In the 1970s – I wasn’t the smartest kid in my middle school class – even though most times the ignorant and entitled brat in me thought I was at least two steps ahead of all the world. These days I am a gratefully humbled grandfather.
With the realization I had been carried on the shoulders of my ancestors, I understand they groveled so I could take a stand. They accepted less so that I would demand more.
So, I took time to examine more closely the various contradictions of scientific and historical information by visiting three starkly different South Carolina museums. These museums were The Revolutionary War Park, The South Carolina State Museum and The International African American Museum. The contrasts and narratives caused me to read between the lines I wasn’t mature enough to do so decades ago. The study was an overwhelmingly emotional roller coaster ride. But, in retrospect, the wretched, debatable and hopeful presentations are South Carolina’s truth.
Those opposite mental reactions were as mixed-matched as my joyous pride was from my disdain. Believe it or not, the mountains of data, antique documents, and artifacts couldn’t begin to tell the whole story – I naively thought I had participated in.
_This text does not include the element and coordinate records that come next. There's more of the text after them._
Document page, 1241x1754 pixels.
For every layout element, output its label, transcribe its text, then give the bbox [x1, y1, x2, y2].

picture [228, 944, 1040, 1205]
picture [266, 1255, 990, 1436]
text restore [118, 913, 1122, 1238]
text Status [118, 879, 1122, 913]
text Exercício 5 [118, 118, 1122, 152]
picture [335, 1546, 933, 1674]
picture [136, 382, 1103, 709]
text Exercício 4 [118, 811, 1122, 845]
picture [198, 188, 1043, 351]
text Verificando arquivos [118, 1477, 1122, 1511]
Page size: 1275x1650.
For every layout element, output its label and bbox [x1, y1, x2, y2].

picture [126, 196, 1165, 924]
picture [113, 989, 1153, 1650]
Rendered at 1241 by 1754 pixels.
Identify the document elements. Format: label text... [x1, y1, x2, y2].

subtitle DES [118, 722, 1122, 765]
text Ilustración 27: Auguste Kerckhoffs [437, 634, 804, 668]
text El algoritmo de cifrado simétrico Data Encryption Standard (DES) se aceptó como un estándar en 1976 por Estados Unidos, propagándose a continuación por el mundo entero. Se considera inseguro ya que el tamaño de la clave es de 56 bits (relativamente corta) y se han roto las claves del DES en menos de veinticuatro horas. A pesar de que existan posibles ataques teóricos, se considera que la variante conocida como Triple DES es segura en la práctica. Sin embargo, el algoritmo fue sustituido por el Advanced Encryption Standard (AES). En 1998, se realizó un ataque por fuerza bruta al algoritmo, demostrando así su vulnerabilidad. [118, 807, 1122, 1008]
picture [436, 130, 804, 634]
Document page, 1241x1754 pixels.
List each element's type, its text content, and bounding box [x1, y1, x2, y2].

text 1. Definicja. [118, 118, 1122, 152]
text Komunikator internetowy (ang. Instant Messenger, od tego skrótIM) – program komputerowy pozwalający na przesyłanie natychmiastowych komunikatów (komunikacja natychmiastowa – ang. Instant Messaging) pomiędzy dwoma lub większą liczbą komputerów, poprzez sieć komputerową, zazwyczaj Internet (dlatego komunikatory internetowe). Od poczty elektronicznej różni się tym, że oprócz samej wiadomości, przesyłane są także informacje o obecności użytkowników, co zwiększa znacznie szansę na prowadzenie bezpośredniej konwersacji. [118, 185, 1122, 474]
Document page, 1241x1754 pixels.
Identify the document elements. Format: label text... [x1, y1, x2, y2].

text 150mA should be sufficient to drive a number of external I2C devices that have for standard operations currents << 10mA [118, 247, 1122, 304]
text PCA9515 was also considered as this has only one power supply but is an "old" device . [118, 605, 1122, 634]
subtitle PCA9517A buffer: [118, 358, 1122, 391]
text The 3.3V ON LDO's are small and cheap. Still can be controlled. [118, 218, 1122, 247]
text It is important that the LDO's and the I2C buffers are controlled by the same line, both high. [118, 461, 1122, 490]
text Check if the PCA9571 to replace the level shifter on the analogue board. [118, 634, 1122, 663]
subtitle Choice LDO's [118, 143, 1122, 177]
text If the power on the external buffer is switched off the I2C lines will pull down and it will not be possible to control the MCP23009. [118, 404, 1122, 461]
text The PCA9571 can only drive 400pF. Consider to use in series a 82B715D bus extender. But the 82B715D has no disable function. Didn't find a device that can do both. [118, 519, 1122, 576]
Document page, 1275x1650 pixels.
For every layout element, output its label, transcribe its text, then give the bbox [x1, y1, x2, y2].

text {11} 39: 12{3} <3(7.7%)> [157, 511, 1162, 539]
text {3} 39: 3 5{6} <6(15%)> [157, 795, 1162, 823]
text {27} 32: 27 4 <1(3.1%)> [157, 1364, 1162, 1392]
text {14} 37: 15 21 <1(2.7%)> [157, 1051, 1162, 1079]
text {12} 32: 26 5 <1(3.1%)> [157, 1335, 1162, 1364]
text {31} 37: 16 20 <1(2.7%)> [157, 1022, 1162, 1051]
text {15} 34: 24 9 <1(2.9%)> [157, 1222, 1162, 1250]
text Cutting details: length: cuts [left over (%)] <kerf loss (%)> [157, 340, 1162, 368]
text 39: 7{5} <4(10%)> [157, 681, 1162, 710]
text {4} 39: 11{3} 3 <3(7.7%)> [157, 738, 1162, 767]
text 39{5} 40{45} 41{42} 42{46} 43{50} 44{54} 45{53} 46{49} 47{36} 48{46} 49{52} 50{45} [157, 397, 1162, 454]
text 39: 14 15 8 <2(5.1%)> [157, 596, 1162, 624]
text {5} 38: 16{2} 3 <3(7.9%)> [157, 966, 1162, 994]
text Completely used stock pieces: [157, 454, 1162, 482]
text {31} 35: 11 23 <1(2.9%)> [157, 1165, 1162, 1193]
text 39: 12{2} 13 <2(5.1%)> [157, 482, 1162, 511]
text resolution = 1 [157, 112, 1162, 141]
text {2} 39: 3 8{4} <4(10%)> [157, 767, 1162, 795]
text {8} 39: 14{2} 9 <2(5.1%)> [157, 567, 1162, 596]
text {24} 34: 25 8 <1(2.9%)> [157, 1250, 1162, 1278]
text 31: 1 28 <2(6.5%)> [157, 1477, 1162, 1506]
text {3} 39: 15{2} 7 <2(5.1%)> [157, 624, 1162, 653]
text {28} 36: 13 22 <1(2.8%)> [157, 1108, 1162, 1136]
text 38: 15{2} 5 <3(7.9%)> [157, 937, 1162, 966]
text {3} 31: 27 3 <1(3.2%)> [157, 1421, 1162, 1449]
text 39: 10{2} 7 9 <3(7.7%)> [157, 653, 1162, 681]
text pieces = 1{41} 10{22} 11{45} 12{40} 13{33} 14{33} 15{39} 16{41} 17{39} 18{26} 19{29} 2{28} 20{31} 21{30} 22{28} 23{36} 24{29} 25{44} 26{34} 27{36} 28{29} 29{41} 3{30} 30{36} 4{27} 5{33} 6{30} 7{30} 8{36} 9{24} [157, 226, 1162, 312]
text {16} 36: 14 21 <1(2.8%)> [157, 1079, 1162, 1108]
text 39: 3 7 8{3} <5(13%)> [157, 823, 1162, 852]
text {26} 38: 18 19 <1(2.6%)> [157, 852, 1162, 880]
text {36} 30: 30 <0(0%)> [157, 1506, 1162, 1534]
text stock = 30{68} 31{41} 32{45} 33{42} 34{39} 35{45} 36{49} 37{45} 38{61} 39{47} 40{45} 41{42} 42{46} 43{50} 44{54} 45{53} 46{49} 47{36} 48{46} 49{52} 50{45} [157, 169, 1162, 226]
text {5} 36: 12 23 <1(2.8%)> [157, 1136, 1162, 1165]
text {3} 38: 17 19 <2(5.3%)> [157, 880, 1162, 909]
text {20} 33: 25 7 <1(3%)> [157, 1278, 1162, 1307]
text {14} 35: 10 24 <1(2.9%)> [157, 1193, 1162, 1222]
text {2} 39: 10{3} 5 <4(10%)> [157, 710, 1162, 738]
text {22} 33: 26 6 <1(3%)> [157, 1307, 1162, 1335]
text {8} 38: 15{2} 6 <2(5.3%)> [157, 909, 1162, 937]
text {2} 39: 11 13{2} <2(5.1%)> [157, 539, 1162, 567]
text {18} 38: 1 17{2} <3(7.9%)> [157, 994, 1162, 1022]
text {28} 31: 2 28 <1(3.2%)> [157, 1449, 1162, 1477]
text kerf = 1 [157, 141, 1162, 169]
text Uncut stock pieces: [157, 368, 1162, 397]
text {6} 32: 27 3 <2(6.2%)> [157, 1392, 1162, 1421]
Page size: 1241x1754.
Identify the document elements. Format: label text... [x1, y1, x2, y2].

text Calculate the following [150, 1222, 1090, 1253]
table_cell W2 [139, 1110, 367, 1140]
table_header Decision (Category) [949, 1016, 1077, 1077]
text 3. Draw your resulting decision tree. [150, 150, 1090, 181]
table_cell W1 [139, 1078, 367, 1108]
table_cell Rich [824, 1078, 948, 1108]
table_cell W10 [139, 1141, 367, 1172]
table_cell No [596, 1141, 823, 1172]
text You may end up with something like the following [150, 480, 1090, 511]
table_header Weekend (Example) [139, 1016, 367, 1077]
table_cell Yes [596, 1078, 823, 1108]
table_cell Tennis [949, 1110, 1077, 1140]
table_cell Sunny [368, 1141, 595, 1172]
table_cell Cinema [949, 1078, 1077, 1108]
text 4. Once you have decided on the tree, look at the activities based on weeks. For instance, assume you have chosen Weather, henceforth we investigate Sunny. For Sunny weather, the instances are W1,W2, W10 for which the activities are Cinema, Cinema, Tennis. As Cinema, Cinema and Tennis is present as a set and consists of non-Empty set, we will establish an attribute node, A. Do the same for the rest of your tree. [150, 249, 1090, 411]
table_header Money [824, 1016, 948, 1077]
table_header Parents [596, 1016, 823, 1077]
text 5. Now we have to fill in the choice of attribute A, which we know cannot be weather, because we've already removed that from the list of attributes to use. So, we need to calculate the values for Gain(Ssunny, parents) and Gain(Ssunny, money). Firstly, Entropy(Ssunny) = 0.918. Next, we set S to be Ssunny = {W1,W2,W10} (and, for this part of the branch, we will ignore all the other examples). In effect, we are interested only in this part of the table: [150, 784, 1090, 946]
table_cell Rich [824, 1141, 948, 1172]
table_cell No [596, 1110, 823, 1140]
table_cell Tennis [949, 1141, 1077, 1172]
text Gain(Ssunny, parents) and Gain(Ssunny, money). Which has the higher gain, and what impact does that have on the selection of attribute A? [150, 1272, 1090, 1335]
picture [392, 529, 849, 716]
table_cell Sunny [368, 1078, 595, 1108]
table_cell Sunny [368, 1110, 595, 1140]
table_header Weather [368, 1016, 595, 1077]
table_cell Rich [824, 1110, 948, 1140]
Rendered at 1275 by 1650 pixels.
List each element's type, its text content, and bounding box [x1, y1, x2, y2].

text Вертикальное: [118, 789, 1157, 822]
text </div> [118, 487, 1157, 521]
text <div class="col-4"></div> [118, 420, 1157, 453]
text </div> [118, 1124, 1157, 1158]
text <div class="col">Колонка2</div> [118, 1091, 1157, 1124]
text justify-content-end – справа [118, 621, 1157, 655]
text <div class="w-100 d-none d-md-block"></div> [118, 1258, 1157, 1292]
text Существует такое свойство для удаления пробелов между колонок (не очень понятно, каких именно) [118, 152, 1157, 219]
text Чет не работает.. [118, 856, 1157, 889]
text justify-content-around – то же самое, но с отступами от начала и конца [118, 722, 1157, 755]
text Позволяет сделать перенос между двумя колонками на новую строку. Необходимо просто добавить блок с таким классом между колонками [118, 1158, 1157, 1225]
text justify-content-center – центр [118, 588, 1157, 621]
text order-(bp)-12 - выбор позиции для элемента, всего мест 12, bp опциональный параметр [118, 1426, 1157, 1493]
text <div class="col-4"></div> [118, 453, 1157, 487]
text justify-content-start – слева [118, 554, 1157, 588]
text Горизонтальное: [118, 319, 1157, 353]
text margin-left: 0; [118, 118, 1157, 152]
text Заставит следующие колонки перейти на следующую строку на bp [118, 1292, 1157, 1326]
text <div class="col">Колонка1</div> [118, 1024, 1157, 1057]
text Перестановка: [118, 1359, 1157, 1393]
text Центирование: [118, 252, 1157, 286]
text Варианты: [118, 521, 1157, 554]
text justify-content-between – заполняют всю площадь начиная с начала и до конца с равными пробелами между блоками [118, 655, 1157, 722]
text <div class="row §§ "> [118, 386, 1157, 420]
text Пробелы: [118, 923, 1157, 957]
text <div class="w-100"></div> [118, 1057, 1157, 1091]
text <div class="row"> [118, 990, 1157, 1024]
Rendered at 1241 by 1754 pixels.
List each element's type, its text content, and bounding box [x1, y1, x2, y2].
When the who, what, where, and when about these events were put to pen and paper then displayed – ethical, religious and judicial matters became compromised. And it is a sad commentary why some museums exhibits thankfully exceeded my expectations while others left more questions than answers.
You see, I’ve been around long enough to understand that there were at least three or more sides to those American stories, one person’s side, the other person’s side, and then the curators’ truth.
And what I’ve had to learn the hard way – was that – facts and statistics can be manipulated or simply played down. This meant that some conditions with variable influences were on display by a winning military or a cabals’ purchased, gerrymandered, pandered, yet democratic leading to a runoff vote.